### THE DATA
################

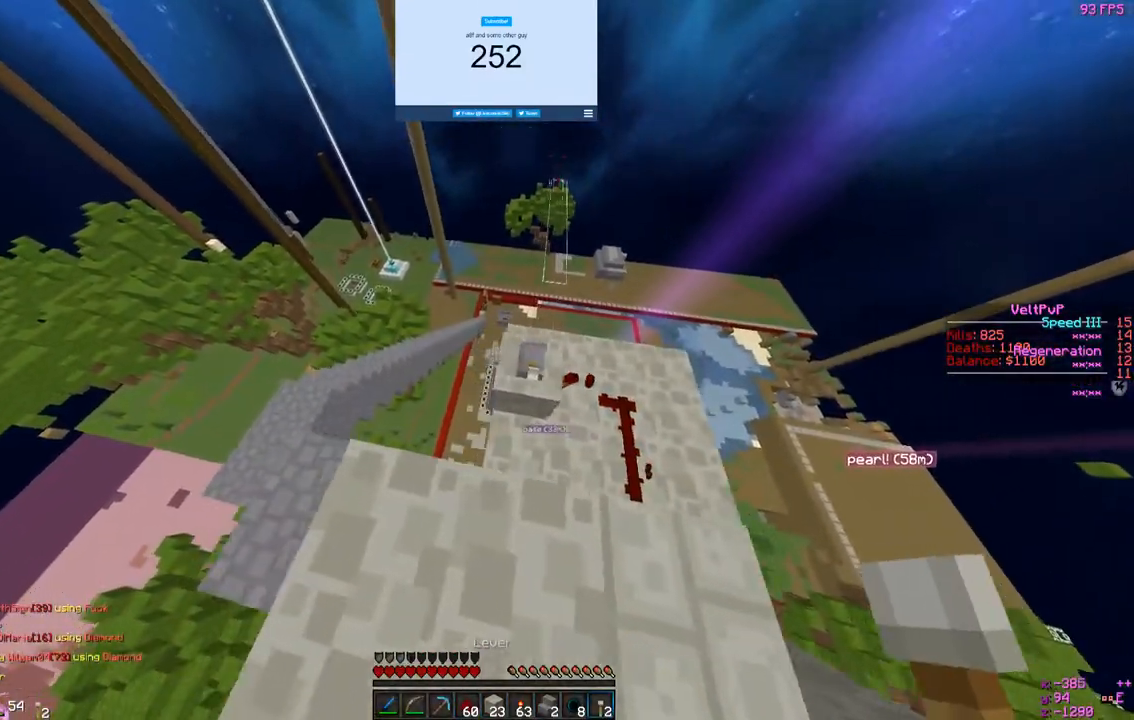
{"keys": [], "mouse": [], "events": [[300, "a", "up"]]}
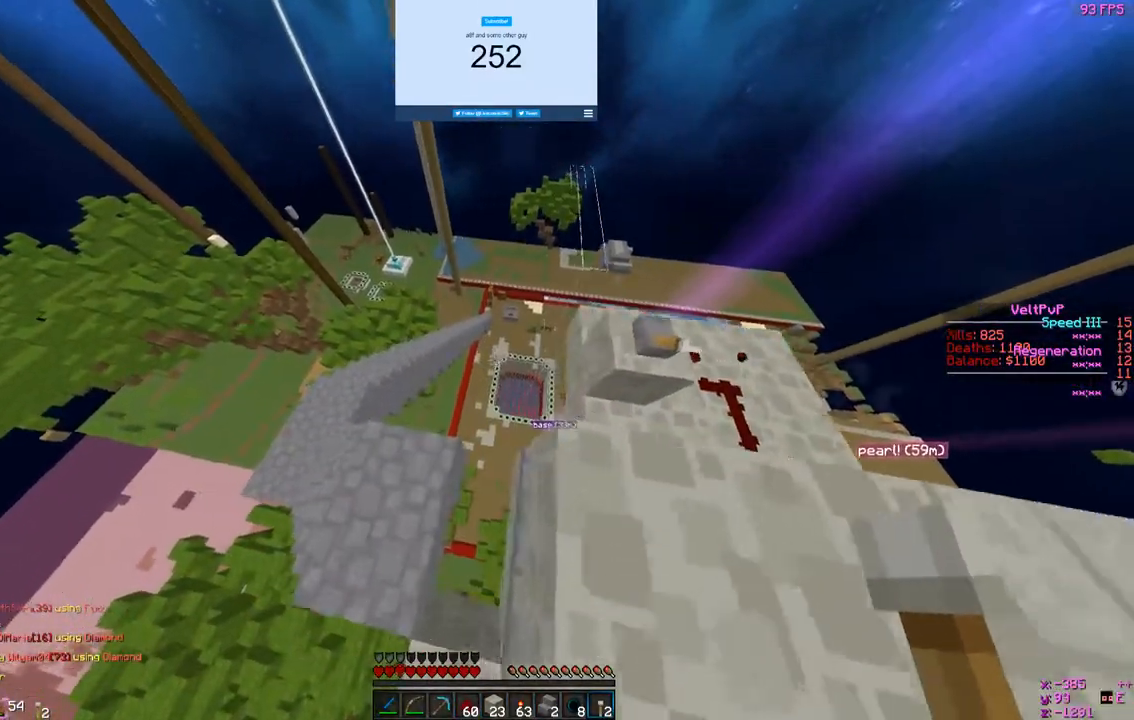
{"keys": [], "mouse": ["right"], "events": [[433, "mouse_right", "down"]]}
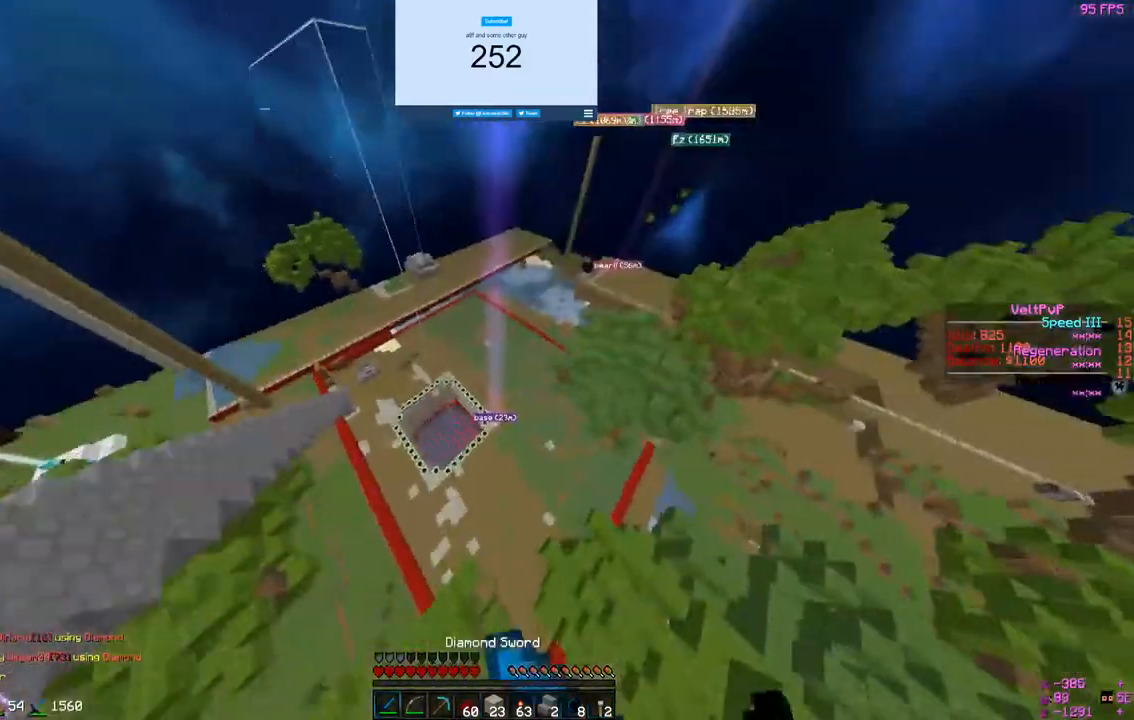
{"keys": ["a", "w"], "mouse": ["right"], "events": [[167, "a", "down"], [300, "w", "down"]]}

################

### AIM OF THE EXERCISE
Search the material for the word "down" and copy each line where it occurs.

### ANSWER BELOW
{"keys": [], "mouse": ["right"], "events": [[433, "mouse_right", "down"]]}
{"keys": ["a", "w"], "mouse": ["right"], "events": [[167, "a", "down"], [300, "w", "down"]]}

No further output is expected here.